Yahoo’s in and Google will almost certainly follow, including contextual advertising in RSS for its AdSense product. Of course there have been other options for including ads in RSS feeds for a while, but they’re small potatoes. That Yahoo and presumably Google are getting involved makes this a very big deal indeed and enough for me to think it’s probably time to be moving along.

There’s precedent for this of course. These syndication formats were originally designed to aggregate content—a title, byline, and summary of an article—on a server from multiple sources. But, as William Gibson, so aptly wrote lo those many years ago, “the street finds its own use for things.” Content aggregation on the server never really caught on, but desktop aggregation swelled to popularity among the geeks and early adopters. Mistaking this for a market, Yahoo and Google will almost certainly kill it. Because, you see, there’s a dirty little secret about the unintended consequence of these syndication formats: we use them to avoid advertising.
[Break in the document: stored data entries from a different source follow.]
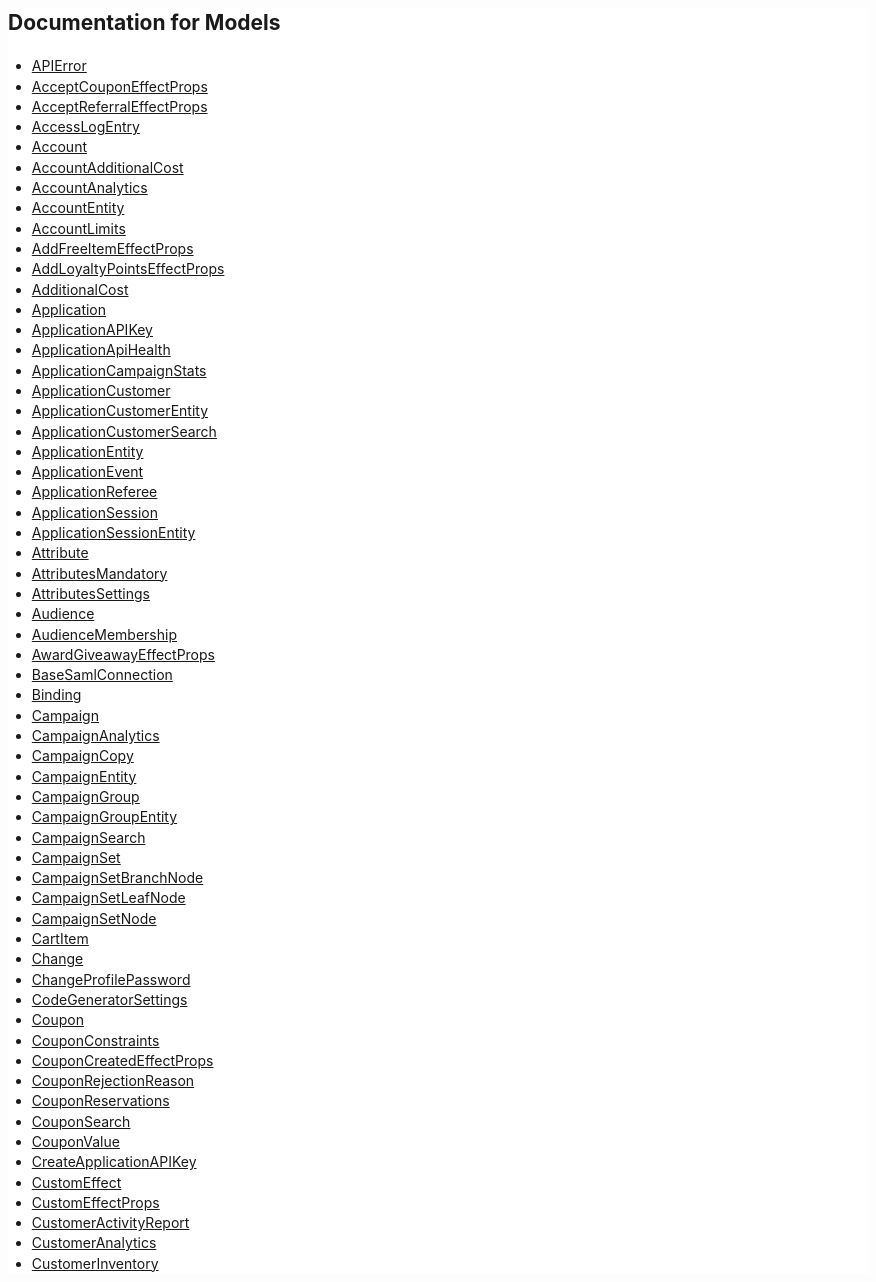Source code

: 
## Documentation for Models

 - [APIError](docs/APIError.md)
 - [AcceptCouponEffectProps](docs/AcceptCouponEffectProps.md)
 - [AcceptReferralEffectProps](docs/AcceptReferralEffectProps.md)
 - [AccessLogEntry](docs/AccessLogEntry.md)
 - [Account](docs/Account.md)
 - [AccountAdditionalCost](docs/AccountAdditionalCost.md)
 - [AccountAnalytics](docs/AccountAnalytics.md)
 - [AccountEntity](docs/AccountEntity.md)
 - [AccountLimits](docs/AccountLimits.md)
 - [AddFreeItemEffectProps](docs/AddFreeItemEffectProps.md)
 - [AddLoyaltyPointsEffectProps](docs/AddLoyaltyPointsEffectProps.md)
 - [AdditionalCost](docs/AdditionalCost.md)
 - [Application](docs/Application.md)
 - [ApplicationAPIKey](docs/ApplicationAPIKey.md)
 - [ApplicationApiHealth](docs/ApplicationApiHealth.md)
 - [ApplicationCampaignStats](docs/ApplicationCampaignStats.md)
 - [ApplicationCustomer](docs/ApplicationCustomer.md)
 - [ApplicationCustomerEntity](docs/ApplicationCustomerEntity.md)
 - [ApplicationCustomerSearch](docs/ApplicationCustomerSearch.md)
 - [ApplicationEntity](docs/ApplicationEntity.md)
 - [ApplicationEvent](docs/ApplicationEvent.md)
 - [ApplicationReferee](docs/ApplicationReferee.md)
 - [ApplicationSession](docs/ApplicationSession.md)
 - [ApplicationSessionEntity](docs/ApplicationSessionEntity.md)
 - [Attribute](docs/Attribute.md)
 - [AttributesMandatory](docs/AttributesMandatory.md)
 - [AttributesSettings](docs/AttributesSettings.md)
 - [Audience](docs/Audience.md)
 - [AudienceMembership](docs/AudienceMembership.md)
 - [AwardGiveawayEffectProps](docs/AwardGiveawayEffectProps.md)
 - [BaseSamlConnection](docs/BaseSamlConnection.md)
 - [Binding](docs/Binding.md)
 - [Campaign](docs/Campaign.md)
 - [CampaignAnalytics](docs/CampaignAnalytics.md)
 - [CampaignCopy](docs/CampaignCopy.md)
 - [CampaignEntity](docs/CampaignEntity.md)
 - [CampaignGroup](docs/CampaignGroup.md)
 - [CampaignGroupEntity](docs/CampaignGroupEntity.md)
 - [CampaignSearch](docs/CampaignSearch.md)
 - [CampaignSet](docs/CampaignSet.md)
 - [CampaignSetBranchNode](docs/CampaignSetBranchNode.md)
 - [CampaignSetLeafNode](docs/CampaignSetLeafNode.md)
 - [CampaignSetNode](docs/CampaignSetNode.md)
 - [CartItem](docs/CartItem.md)
 - [Change](docs/Change.md)
 - [ChangeProfilePassword](docs/ChangeProfilePassword.md)
 - [CodeGeneratorSettings](docs/CodeGeneratorSettings.md)
 - [Coupon](docs/Coupon.md)
 - [CouponConstraints](docs/CouponConstraints.md)
 - [CouponCreatedEffectProps](docs/CouponCreatedEffectProps.md)
 - [CouponRejectionReason](docs/CouponRejectionReason.md)
 - [CouponReservations](docs/CouponReservations.md)
 - [CouponSearch](docs/CouponSearch.md)
 - [CouponValue](docs/CouponValue.md)
 - [CreateApplicationAPIKey](docs/CreateApplicationAPIKey.md)
 - [CustomEffect](docs/CustomEffect.md)
 - [CustomEffectProps](docs/CustomEffectProps.md)
 - [CustomerActivityReport](docs/CustomerActivityReport.md)
 - [CustomerAnalytics](docs/CustomerAnalytics.md)
 - [CustomerInventory](docs/CustomerInventory.md)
RSS is mostly unspoiled when it comes to marketing and advertising, and we like it that way. You can tell that the marketeers haven’t yet arrived because the alpha geeks are still duking it out to determine the dominant format. Here’s the bottom line: If I have to wade through ads to read your content, I’m gone. And because it’s RSS, you’ll never even notice my exit until it’s too late. With few exceptions, I can find alarmingly similar content elsewhere. I haven’t missed InfoWorld or the Lockergnome feeds in the least. If either does something worthy of notice, it’s cross-linked by enough secondary and tertiary sources that I’ll rarely miss anything important. Unfortunately, the way these things work is a cycle of innovation > early adoption > refinement > despoliation > irrelevance. A not-so-virtuous circle.

Innovation cycle 1

Everyone’s looking for a sustainable online publishing business model, but no one has tried anything new for more than ten years. And the banner ad and its variants, no matter how finely targeted, were neither new nor innovative. We need to break the not-so-virtuous circle between refinement and despoliation with wider adoption.

Innovation cycle 2

So, what’s next? Maybe it’s podcasting. Give it six months and the carpetbaggers will be all over it.